Two canine mammary gland
tumor (MGT) cell lines, CHMp-5b and -13a, were transplanted into nude mice, and their
tumor development and metastatic potential were evaluated. In addition, NF-κB, Ki-67 and
cyclin D1 expressions in the
tumor masses were evaluated, and the relationship between these expressions and
malignancy of the
tumors developed in nude mice was investigated. Lower activation of NF-κB was positively correlated with a lower potential of
metastasis and better prognosis in nude mice xenografted with CHMp-13a compared with CHMp-5b. Then, CHMp-5b cells were treated with
BAY11-7082, an inhibitor of NF-κB, and the expressions of I-κBα, p-I-κBα,
cyclin D1 and Bcl-2 in these cells were evaluated by Western blot analysis. In addition,
BAY11-7082 at a dose of 6 mg/kg was administered intraperitoneally to nude mice xenografted with CHMp-5b, and relationships between
tumor growth and lung and
lymph node metastasis in nude mice and NF-κB, I-κBα and p-I-κBα expressions in tissues of these mice were evaluated.

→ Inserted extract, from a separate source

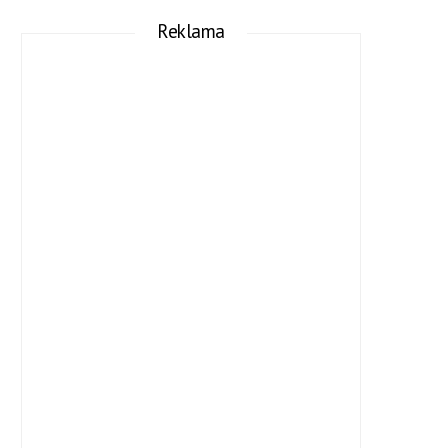
Reklama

BAY11-7082 treatment induced decreased expressions of p-I-κBα,
cyclin D1 and Bcl-2 in a dose- and time-dependent manner, suggesting that BAY inhibited NF-κB in this cell line. CHMp-5b-xenografted mice treated with
BAY11-7082 showed a reduction in
tumor growth and
metastasis. Therefore, inhibition of the NF-κB signaling pathway may be a promising novel therapeutic approach for canine MGTs.